Task to carry out. Output each of the lines below verbatim, leaving out the pictures.

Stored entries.

****************

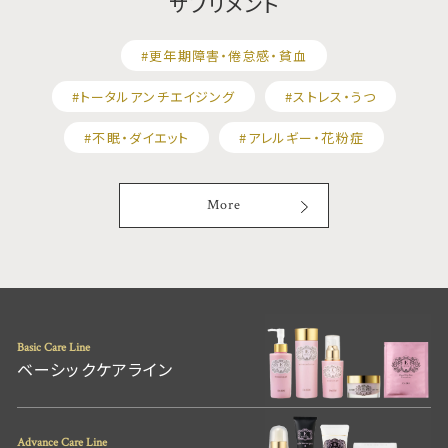
サプリメント
#更年期障害・倦怠感・貧血
#トータルアンチエイジング
#ストレス・うつ
#不眠・ダイエット
#アレルギー・花粉症
More
Basic Care Line
ベーシックケアライン
Advance Care Line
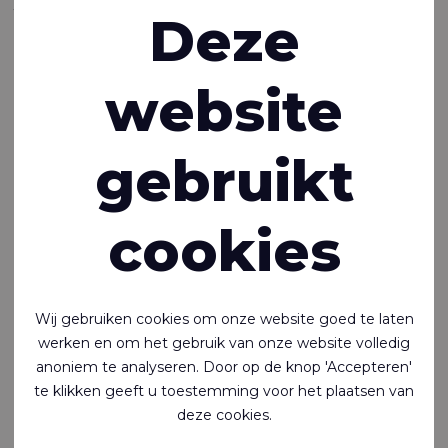
Vakbeurs
Deze
Techtextil 2022
website
12-05-2022
Industrie-experts van over de hele wereld ontmoeten elkaar
gebruikt
om de twee jaar op Techtextil. Het succesrecept van de
beurs is het overkoepelende karakter van de
productgroepen en toepassingsgebieden.
cookies
In 2019 was Techtextil voor het laatst… Er kwamen toen
42.500 bezoekers uit 105 landen kennismaken met de
nieuwste ontwikkelingen in technisch textiel, functionele
Wij gebruiken cookies om onze website goed te laten
kledingstoffen en nonwovens, aangeboden door 1501
werken en om het gebruik van onze website volledig
exposanten uit 57 landen.
anoniem te analyseren. Door op de knop 'Accepteren'
te klikken geeft u toestemming voor het plaatsen van
In 2021 werd Techtextil gecanceld, maar dit jaar kan het
deze cookies.
weer! Deze toonaangevende internationale vakbeurs voor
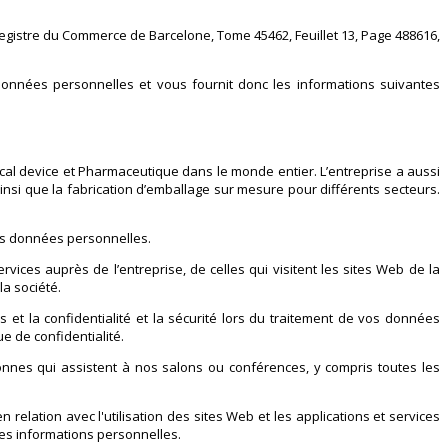
Registre du Commerce de Barcelone, Tome 45462, Feuillet 13, Page 488616,
onnées personnelles et vous fournit donc les informations suivantes
ical device et Pharmaceutique dans le monde entier. L’entreprise a aussi
insi que la fabrication d’emballage sur mesure pour différents secteurs.
rs données personnelles.
ces auprès de l’entreprise, de celles qui visitent les sites Web de la
a société.
es et la confidentialité et la sécurité lors du traitement de vos données
e de confidentialité.
ersonnes qui assistent à nos salons ou conférences, y compris toutes les
 relation avec l'utilisation des sites Web et les applications et services
 des informations personnelles.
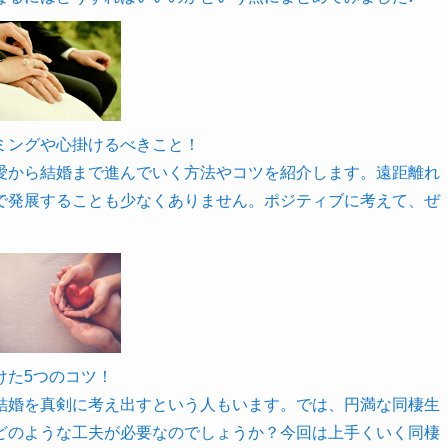
ミングや心掛けるべきこと！
愛から結婚まで進んでいく方法やコツを紹介します。遠距離れ
で発展することも少なくありません。ポジティブに考えて、ぜ
けた5つのコツ！
結婚を真剣に考え出すという人もいます。では、円満な同棲生
どのような工夫が必要なのでしょうか？今回は上手くいく同棲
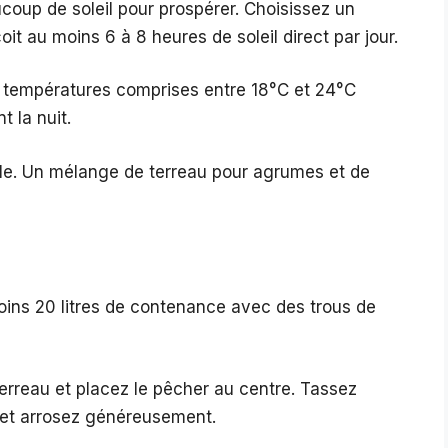
oup de soleil pour prospérer. Choisissez un
oit au moins 6 à 8 heures de soleil direct par jour.
 températures comprises entre 18°C et 24°C
 la nuit.
rtile. Un mélange de terreau pour agrumes et de
ins 20 litres de contenance avec des trous de
erreau et placez le pêcher au centre. Tassez
e et arrosez généreusement.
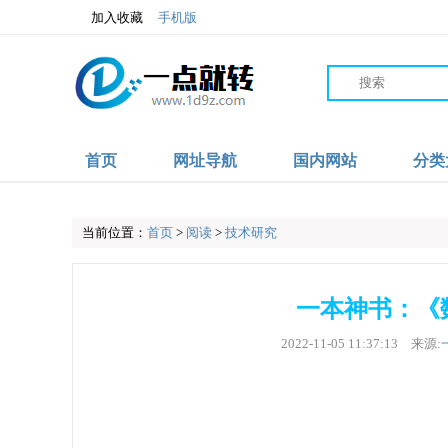
加入收藏
手机版
首页
网址导航
国内网站
分类
当前位置：
首页
>
阅读
>
技术研究
一本神书：《
2022-11-05 11:37:13
来源:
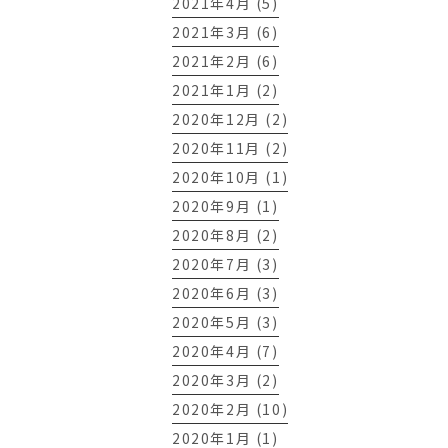
2021年4月 (5)
2021年3月 (6)
2021年2月 (6)
2021年1月 (2)
2020年12月 (2)
2020年11月 (2)
2020年10月 (1)
2020年9月 (1)
2020年8月 (2)
2020年7月 (3)
2020年6月 (3)
2020年5月 (3)
2020年4月 (7)
2020年3月 (2)
2020年2月 (10)
2020年1月 (1)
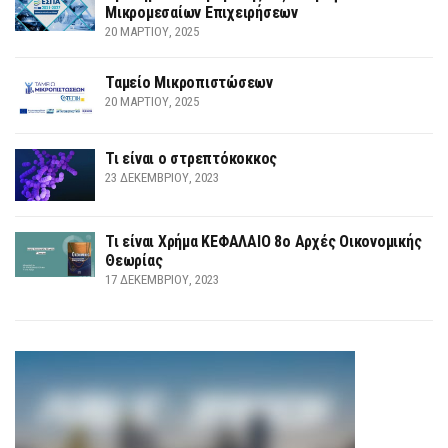
Μικρομεσαίων Επιχειρήσεων
20 ΜΑΡΤΊΟΥ, 2025
Ταμείο Μικροπιστώσεων
20 ΜΑΡΤΊΟΥ, 2025
Τι είναι ο στρεπτόκοκκος
23 ΔΕΚΕΜΒΡΊΟΥ, 2023
Τι είναι Χρήμα ΚΕΦΑΛΑΙΟ 8ο Αρχές Οικονομικής
Θεωρίας
17 ΔΕΚΕΜΒΡΊΟΥ, 2023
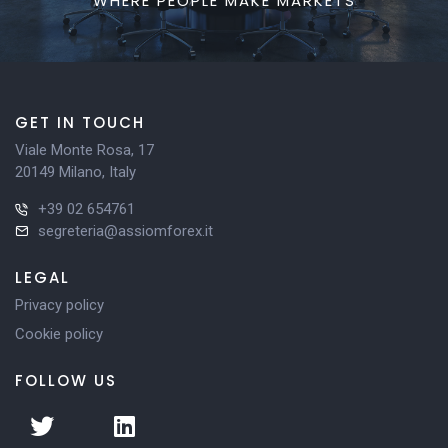
WHERE PEOPLE MAKE MARKETS
GET IN TOUCH
Viale Monte Rosa, 17
20149 Milano, Italy
+39 02 654761
segreteria@assiomforex.it
LEGAL
Privacy policy
Cookie policy
FOLLOW US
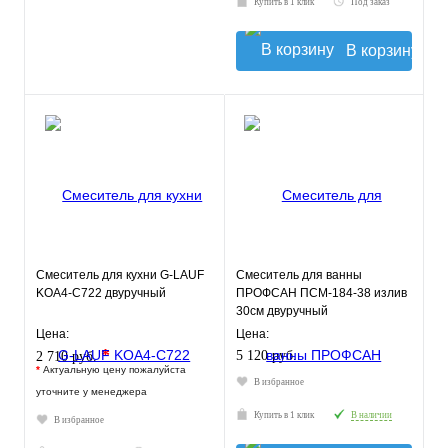
Купить в 1 клик
Под заказ
В корзину
Смеситель для кухни G-LAUF
Смеситель для ванны
KOA4-C722 двуручный
ПРОФСАН ПСМ-184-38 излив
30см двуручный
Цена:
Цена:
*
5 120 руб.
2 710 руб.
*
Актуальную цену пожалуйста
В избранное
уточните у менеджера
Купить в 1 клик
В наличии
В избранное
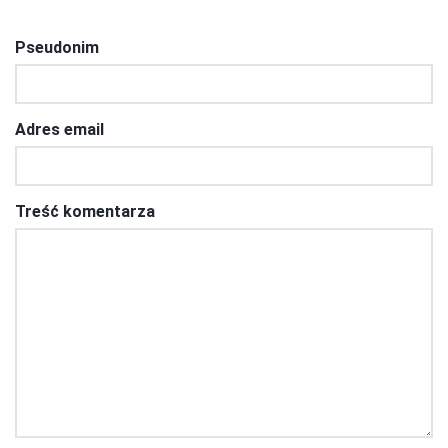
Pseudonim
Adres email
Treść komentarza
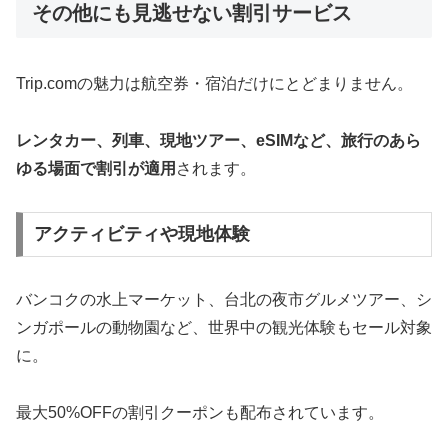
その他にも見逃せない割引サービス
Trip.comの魅力は航空券・宿泊だけにとどまりません。
レンタカー、列車、現地ツアー、eSIMなど、旅行のあら
ゆる場面で割引が適用
されます。
アクティビティや現地体験
バンコクの水上マーケット、台北の夜市グルメツアー、シ
ンガポールの動物園など、世界中の観光体験もセール対象
に。
最大50%OFFの割引クーポンも配布されています。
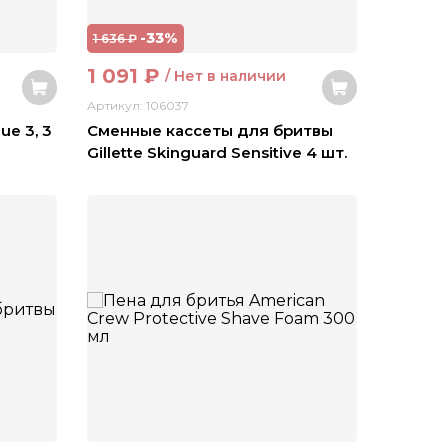
-33%
1 636
₽
1 091
₽
/ Нет в наличии
Артикул: 106037
ue 3, 3
Сменные кассеты для бритвы
Gillette Skinguard Sensitive 4 шт.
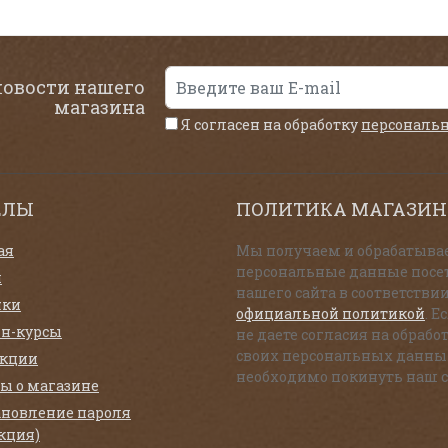
новости нашего
магазина
Я согласен на обработку
персональ
ЕЛЫ
ПОЛИТИКА МАГАЗИН
ая
Мы получаем и обрабатыва
персональные данные посе
и
нашего сайта в соответствии
нки
официальной политикой
. Е
н-курсы
не даете согласия на обрабо
своих персональных данны
екции
необходимо покинуть наш с
ы о магазине
ановление пароля
кция)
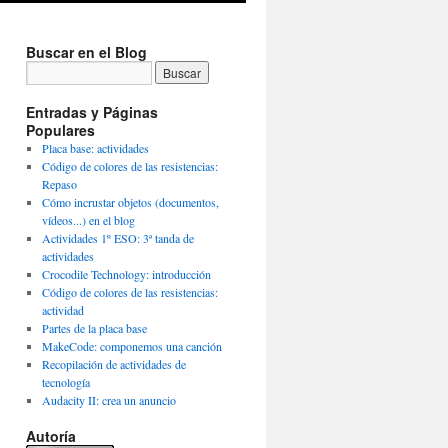
Buscar en el Blog
Entradas y Páginas
Populares
Placa base: actividades
Código de colores de las resistencias:
Repaso
Cómo incrustar objetos (documentos,
vídeos...) en el blog
Actividades 1º ESO: 3ª tanda de
actividades
Crocodile Technology: introducción
Código de colores de las resistencias:
actividad
Partes de la placa base
MakeCode: componemos una canción
Recopilación de actividades de
tecnología
Audacity II: crea un anuncio
Autoría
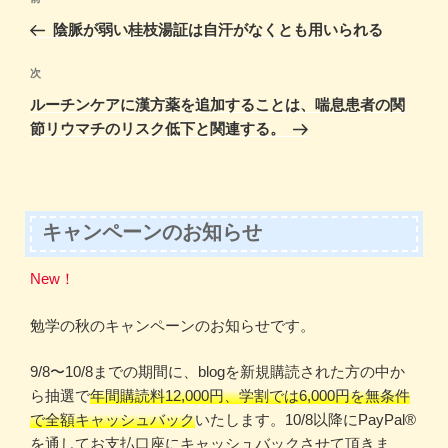
k
稿
の
陰脈が弱い桂枝湯証は自汗がなくとも用いられる
ナ
投
ビ
稿
次
次
ゲ
の
ルーチンケアに漢方薬を追加することは、喘息患者の関
投
ー
節リウマチのリスク低下と関連する。
稿
シ
ョ
ン
キャンペーンのお知らせ
New！
勉学の秋のキャンペーンのお知らせです。
9/8〜10/8までの期間に、blogを新規購読された方の中か
ら抽選で
年間購読料12,000円、学割では6,000円を無条件
で全額キャッシュバック
いたします。10/8以降にPayPal®️
を通してお支払口座にキャッシュバックさせて頂きま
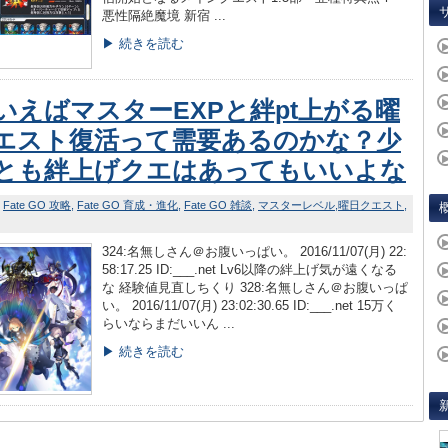
悪性隔絶魔境 新宿 ...
▶ 続きを読む
いえばマスターEXPと絆pt上がる曜
エスト復活って需要あるのかな？少
とも絆上げクエはあってもいいよな
Fate GO 攻略
Fate GO 育成・進化
Fate GO 雑談
マスターレベル
曜日クエスト
324:名無しさん＠お腹いっぱい。 2016/11/07(月) 22:
58:17.25 ID:___.net Lv6以降の絆上げ気が遠くなる
な 経験値見直しちくり 328:名無しさん＠お腹いっぱ
い。 2016/11/07(月) 23:02:30.65 ID:___.net 15万く
らいならまだいいん ...
▶ 続きを読む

****************

Solution.
サプリメント
#更年期障害・倦怠感・貧血
#トータルアンチエイジング
#ストレス・うつ
#不眠・ダイエット
#アレルギー・花粉症
More
Basic Care Line
ベーシックケアライン
Advance Care Line
Vakbeurs
Deze
Techtextil 2022
website
12-05-2022
Industrie-experts van over de hele wereld ontmoeten elkaar
gebruikt
om de twee jaar op Techtextil. Het succesrecept van de
beurs is het overkoepelende karakter van de
productgroepen en toepassingsgebieden.
cookies
In 2019 was Techtextil voor het laatst… Er kwamen toen
42.500 bezoekers uit 105 landen kennismaken met de
nieuwste ontwikkelingen in technisch textiel, functionele
Wij gebruiken cookies om onze website goed te laten
kledingstoffen en nonwovens, aangeboden door 1501
werken en om het gebruik van onze website volledig
exposanten uit 57 landen.
anoniem te analyseren. Door op de knop 'Accepteren'
te klikken geeft u toestemming voor het plaatsen van
In 2021 werd Techtextil gecanceld, maar dit jaar kan het
deze cookies.
weer! Deze toonaangevende internationale vakbeurs voor
Registre du Commerce de Barcelone, Tome 45462, Feuillet 13, Page 488616,
onnées personnelles et vous fournit donc les informations suivantes
ical device et Pharmaceutique dans le monde entier. L’entreprise a aussi
insi que la fabrication d’emballage sur mesure pour différents secteurs.
rs données personnelles.
ces auprès de l’entreprise, de celles qui visitent les sites Web de la
a société.
es et la confidentialité et la sécurité lors du traitement de vos données
e de confidentialité.
ersonnes qui assistent à nos salons ou conférences, y compris toutes les
 relation avec l'utilisation des sites Web et les applications et services
 des informations personnelles.
ミングや心掛けるべきこと！
愛から結婚まで進んでいく方法やコツを紹介します。遠距離れ
で発展することも少なくありません。ポジティブに考えて、ぜ
けた5つのコツ！
結婚を真剣に考え出すという人もいます。では、円満な同棲生
どのような工夫が必要なのでしょうか？今回は上手くいく同棲
oup de soleil pour prospérer. Choisissez un
oit au moins 6 à 8 heures de soleil direct par jour.
 températures comprises entre 18°C et 24°C
 la nuit.
rtile. Un mélange de terreau pour agrumes et de
ins 20 litres de contenance avec des trous de
erreau et placez le pêcher au centre. Tassez
e et arrosez généreusement.
加入收藏
手机版
首页
网址导航
国内网站
分类
当前位置：
首页
>
阅读
>
技术研究
一本神书：《
2022-11-05 11:37:13
来源:
2021年4月 (5)
2021年3月 (6)
2021年2月 (6)
2021年1月 (2)
2020年12月 (2)
2020年11月 (2)
2020年10月 (1)
2020年9月 (1)
2020年8月 (2)
2020年7月 (3)
2020年6月 (3)
2020年5月 (3)
2020年4月 (7)
2020年3月 (2)
2020年2月 (10)
2020年1月 (1)
Μικρομεσαίων Επιχειρήσεων
20 ΜΑΡΤΊΟΥ, 2025
Ταμείο Μικροπιστώσεων
20 ΜΑΡΤΊΟΥ, 2025
Τι είναι ο στρεπτόκοκκος
23 ΔΕΚΕΜΒΡΊΟΥ, 2023
Τι είναι Χρήμα ΚΕΦΑΛΑΙΟ 8ο Αρχές Οικονομικής
Θεωρίας
17 ΔΕΚΕΜΒΡΊΟΥ, 2023
WHERE PEOPLE MAKE MARKETS
GET IN TOUCH
Viale Monte Rosa, 17
20149 Milano, Italy
+39 02 654761
segreteria@assiomforex.it
LEGAL
Privacy policy
Cookie policy
FOLLOW US
Купить в 1 клик
Под заказ
В корзину
Смеситель для кухни G-LAUF
Смеситель для ванны
KOA4-C722 двуручный
ПРОФСАН ПСМ-184-38 излив
30см двуручный
Цена:
Цена:
*
5 120 руб.
2 710 руб.
*
Актуальную цену пожалуйста
В избранное
уточните у менеджера
Купить в 1 клик
В наличии
В избранное
Pseudonim
Adres email
Treść komentarza
その他にも見逃せない割引サービス
Trip.comの魅力は航空券・宿泊だけにとどまりません。
レンタカー、列車、現地ツアー、eSIMなど、旅行のあら
ゆる場面で割引が適用
されます。
アクティビティや現地体験
バンコクの水上マーケット、台北の夜市グルメツアー、シ
ンガポールの動物園など、世界中の観光体験もセール対象
に。
最大50%OFFの割引クーポンも配布されています。
-33%
1 636
₽
1 091
₽
/ Нет в наличии
Артикул: 106037
ue 3, 3
Сменные кассеты для бритвы
Gillette Skinguard Sensitive 4 шт.
новости нашего
магазина
Я согласен на обработку
персональ
ЕЛЫ
ПОЛИТИКА МАГАЗИН
ая
Мы получаем и обрабатыва
персональные данные посе
и
нашего сайта в соответствии
нки
официальной политикой
. Е
н-курсы
не даете согласия на обрабо
своих персональных данны
екции
необходимо покинуть наш с
ы о магазине
ановление пароля
кция)
Buscar en el Blog
Entradas y Páginas
Populares
Placa base: actividades
Código de colores de las resistencias:
Repaso
Cómo incrustar objetos (documentos,
vídeos...) en el blog
Actividades 1º ESO: 3ª tanda de
actividades
Crocodile Technology: introducción
Código de colores de las resistencias:
actividad
Partes de la placa base
MakeCode: componemos una canción
Recopilación de actividades de
tecnología
Audacity II: crea un anuncio
Autoría
k
稿
の
陰脈が弱い桂枝湯証は自汗がなくとも用いられる
ナ
投
ビ
稿
次
次
ゲ
の
ルーチンケアに漢方薬を追加することは、喘息患者の関
投
ー
節リウマチのリスク低下と関連する。
稿
シ
ョ
ン
キャンペーンのお知らせ
New！
勉学の秋のキャンペーンのお知らせです。
9/8〜10/8までの期間に、blogを新規購読された方の中か
ら抽選で
年間購読料12,000円、学割では6,000円を無条件
で全額キャッシュバック
いたします。10/8以降にPayPal®️
を通してお支払口座にキャッシュバックさせて頂きま
悪性隔絶魔境 新宿 ...
▶ 続きを読む
いえばマスターEXPと絆pt上がる曜
エスト復活って需要あるのかな？少
とも絆上げクエはあってもいいよな
Fate GO 攻略
Fate GO 育成・進化
Fate GO 雑談
マスターレベル
曜日クエスト
324:名無しさん＠お腹いっぱい。 2016/11/07(月) 22:
58:17.25 ID:___.net Lv6以降の絆上げ気が遠くなる
な 経験値見直しちくり 328:名無しさん＠お腹いっぱ
い。 2016/11/07(月) 23:02:30.65 ID:___.net 15万く
らいならまだいいん ...
▶ 続きを読む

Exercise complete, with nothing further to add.